This style of large open world games being populated with nothing but terrible collection and kill filler quests can fuck off. I almost completely lose interest in a game when it has all these terrible quests everywhere. I played until act 2 of cyberpunk and tried to go find some interesting side quests like the Witcher had. Its all filler just like Andromeda. That's why I can't play any ubisoft or farcry games it all so meaningless.
I agree in general, though I will say I think a lot of times people force themselves to do it all when they don't have to. I replayed Dragon Age 3 earlier this year and ignored over half the game and enjoyed it a lot more, and I leveled up enough to finish it just fine. In fact with the DLCs, I think I hit the level cap anyway. Cyberpunk seems similar, there's lots of bullshit with little substance but there are also good side quests, and I bet you don't need to do anything you don't want to do. Though in Cyberpunk it's hard to tell what's a good quest and what isn't, since they are all random map markers at first.
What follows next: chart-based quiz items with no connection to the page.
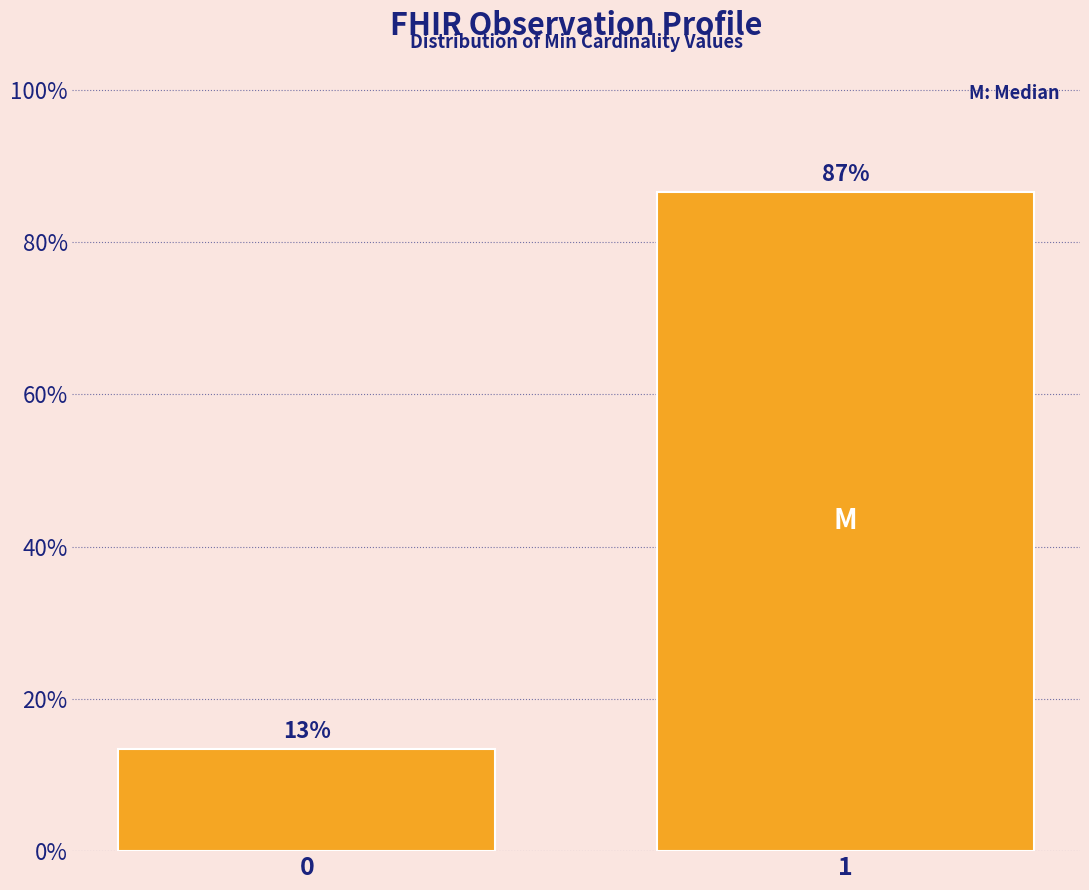

Read the value at 1.

86.6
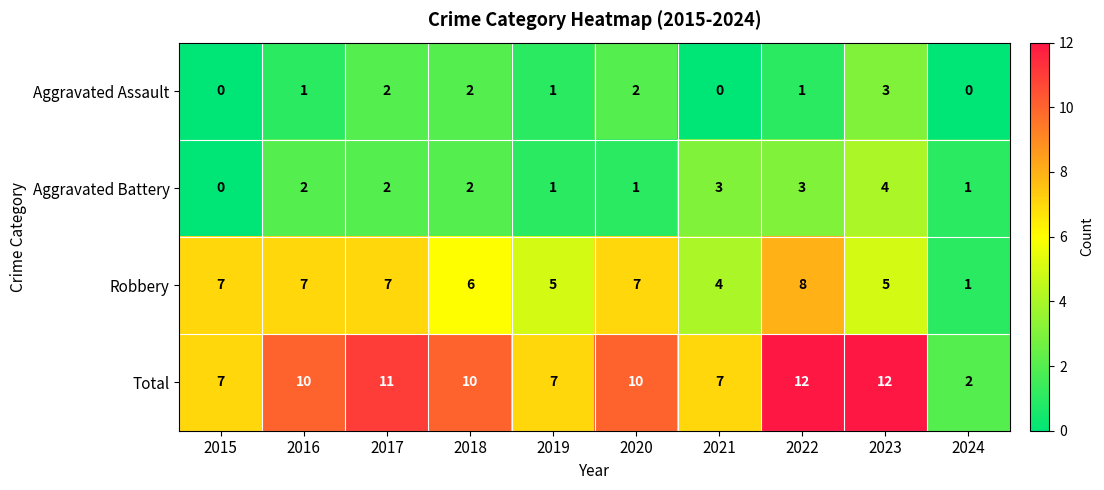

What is the total value across all series at 2024?

4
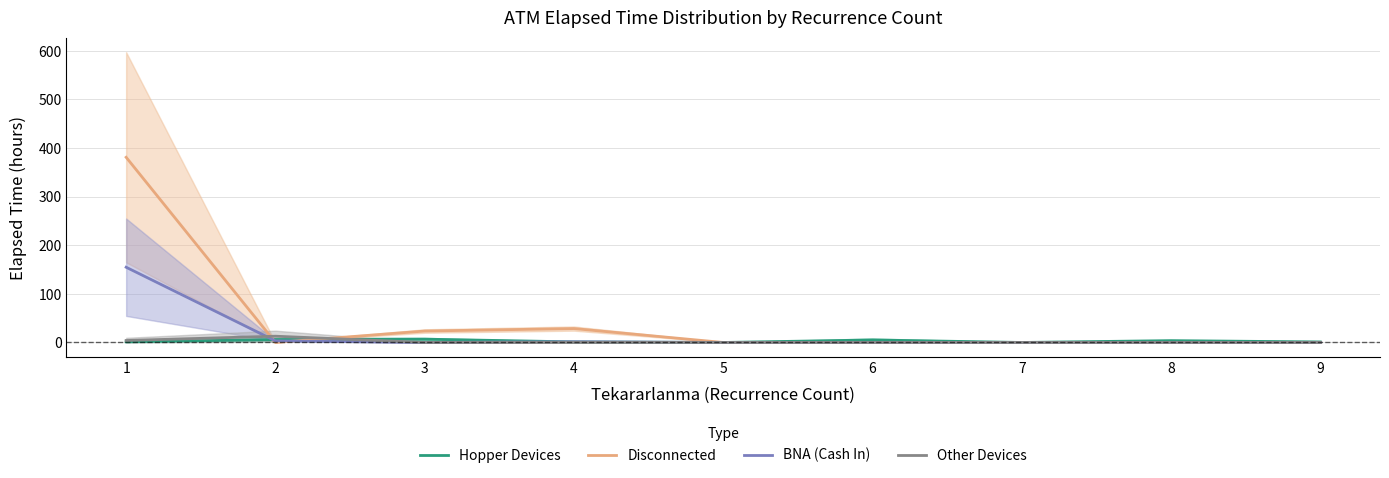

In Hopper Devices, how many points are higher than both neighbors (excluding endpoints)?

3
Anyway, I agree in general about open world checklist design. Like I said, I hope it's more ME2 in structure, but we'll see. EA recently put out a great singleplayer game with Jedi: Fallen Order, so you never know.
My tought is that they should leave all that open world cheklisty crap out if both DA and ME.
Honestly I liked both DA and ME series to a certain extent but both Inquisiton and Andromeda fucked up by being empty MMO-s with really, reaaaaalllllyyyy boring useless quests.
Altough now that I think about it they actually were probably MMOs turned SP games.
Would coincide with EA after turning SWTOR into TOR.
They were saying that Bioware would only do MMO/F2P crap from now on, of course this was before TOR tanked and didn't deliver the WOW numbers that every MMO is chasing.
So they probably turned them back to SP games at some point.
Other than that Inquisiton was kinda good storywise, altough probably they could have developed npc party members more. That was my main gripe.
Only because it really shined trough on occasion that some of the writes actually knew how to do characterization, even the romance be it straight or gay felt like they were out of a romance novel in a good way, only problem it felt to short and underdeveloped.
I mean both character and romance stories felt bit undercooked was a shame because there were glimpses of actually good writing, as in really simple, not earth shattering but I wasn't expecting that either.
Hardly any good leisure books with decent writers, so it really stood out in game, which usually has unbearable level of cringy writing.
The same can be said of andromeda, the only problem that game was even more unfinished than Inquisiton.
The main story could have been actually good because it came over as not epic hero saves universe crap, but protag being a kid who struggles to keep shit together after your father's death and having a duty placed on his/her shoulders.
Should have explored that more, like having leadership issues and so on, instead it quickly deviated into another epic something.
Then there was the whole new galaxy, and all the inconsistencies that come with a star trek wannabe story, if you write somethning like that it is really hard to follow and keep up with. Ultimately they failed spectacularly.
In terms of game systems now that's where Inquisiton should have been crucified even tough I kinda liked the story it was just a chore to play the actual game especially as a melee fighter.
Jesus was that bad, they tried to make tactical camera with turnbased rpg combat and real time hack and slash combat working at the same time. Of course it's going to be a clusterfuck.
They should've just made the game hack and slash with polished fluid gameplay.
Instead we got something like mmo controls in a world desinged mostly for hack and slash combat, with the occasional tactical fight (only dragons and maybe final boss) designed for the old DA:O gameplay, which of course didn't work since you couldnt do anything tactical in game
just button mash and auto attack.
Combat controlls and AI were the worst in any Bioware game up to date.
Andromeda was just a buggy unfinished mess, but at least the fps combat worked mostly. I suppose they had three games to perfect it.